EXERCISE REQUIREMENTS
Write out, word for word, every line from the one containing "Identify the document" through the last line of the records below, both ends included.

Items from a data source:
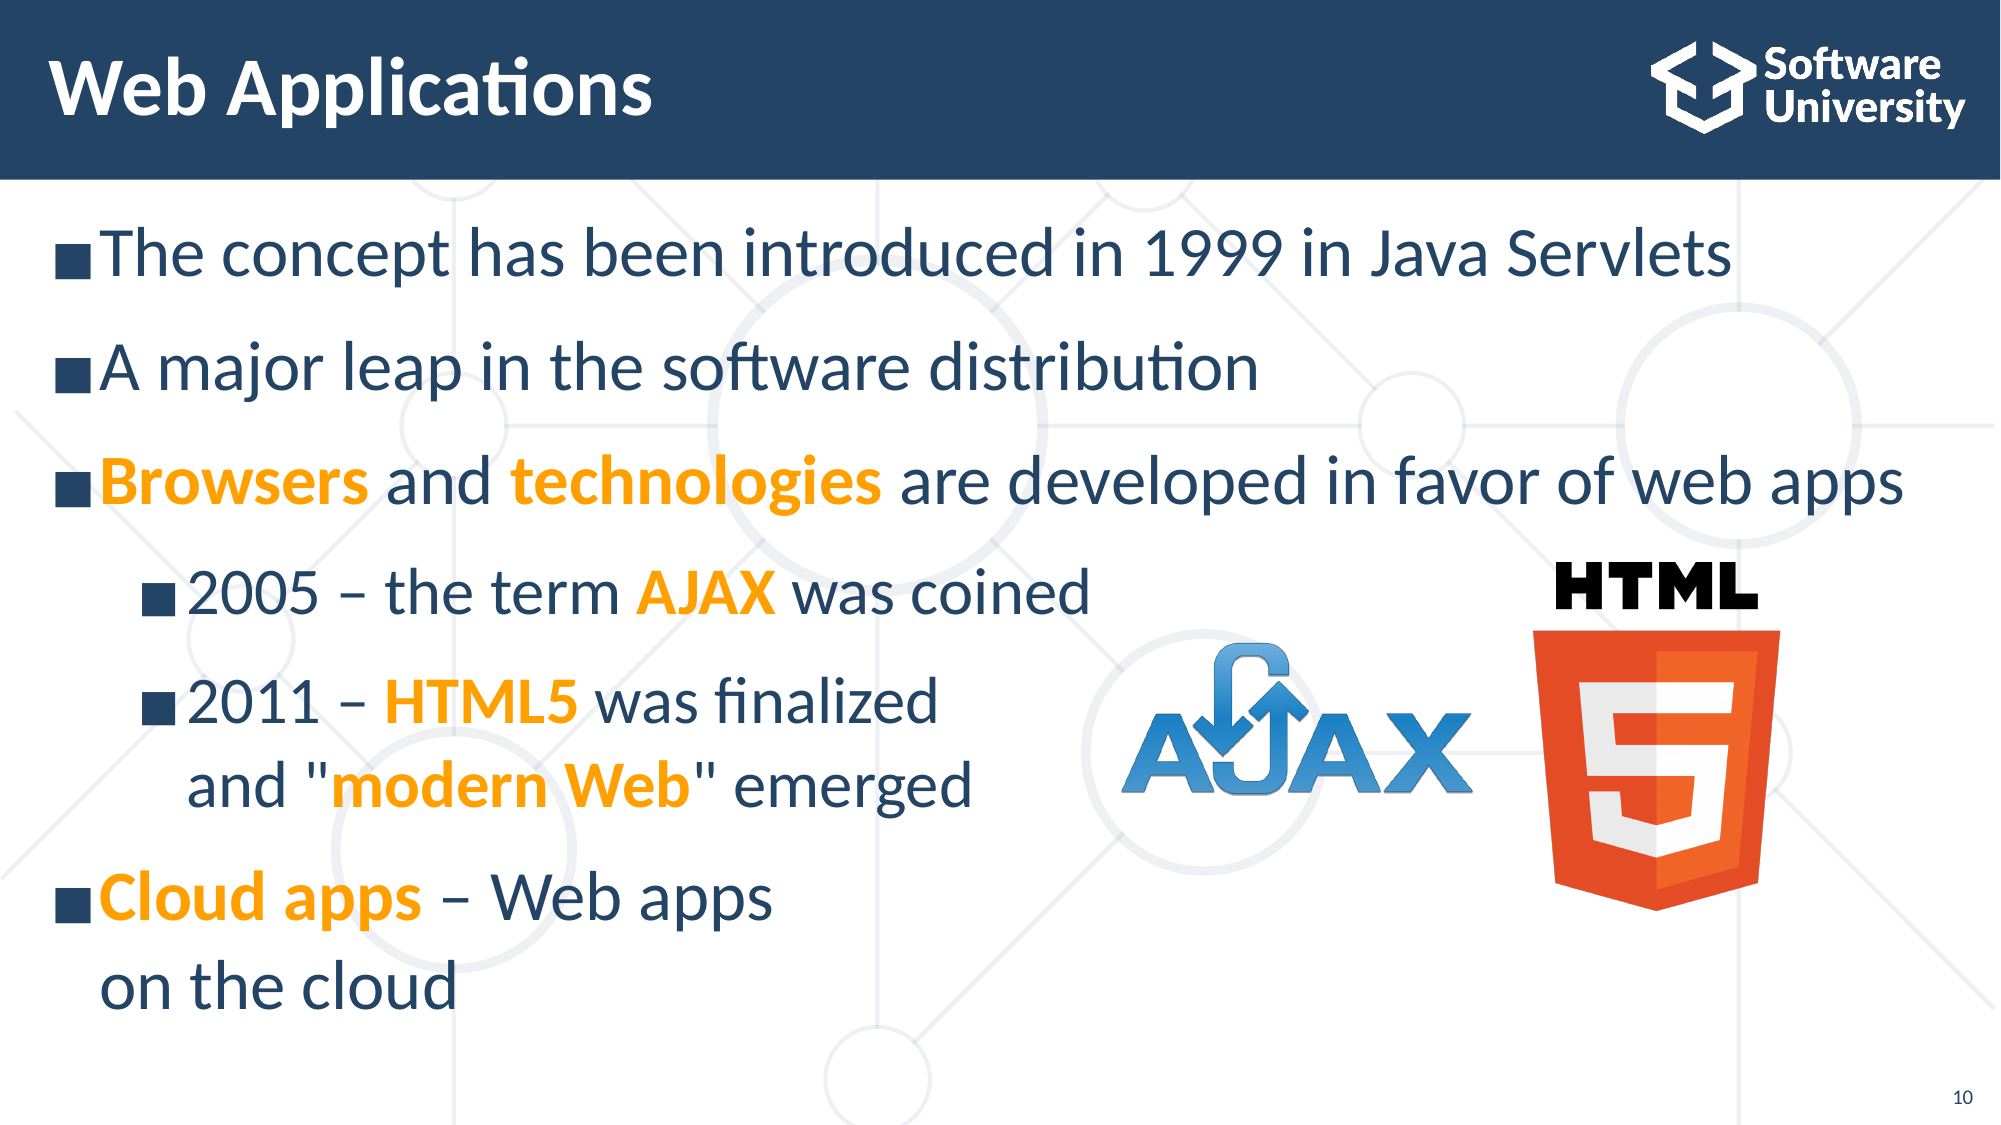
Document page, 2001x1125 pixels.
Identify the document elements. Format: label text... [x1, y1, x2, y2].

slide_number 10 [1927, 1067, 1989, 1117]
title Web Applications [31, 16, 1625, 162]
picture [1110, 562, 1832, 911]
picture [1651, 41, 1966, 134]
list The concept has been introduced in 1999 in Java Servlets A major leap in the software distribution Browsers and technologies are developed in favor of web apps 2005 – the term AJAX was coined 2011 – HTML5 was finalized and "modern Web" emerged Cloud apps – Web apps on the cloud [31, 195, 1968, 1103]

RESULT BELOW
Identify the document elements. Format: label text... [x1, y1, x2, y2].

slide_number 10 [1927, 1067, 1989, 1117]
title Web Applications [31, 16, 1625, 162]
picture [1110, 562, 1832, 911]
picture [1651, 41, 1966, 134]
list The concept has been introduced in 1999 in Java Servlets A major leap in the software distribution Browsers and technologies are developed in favor of web apps 2005 – the term AJAX was coined 2011 – HTML5 was finalized and "modern Web" emerged Cloud apps – Web apps on the cloud [31, 195, 1968, 1103]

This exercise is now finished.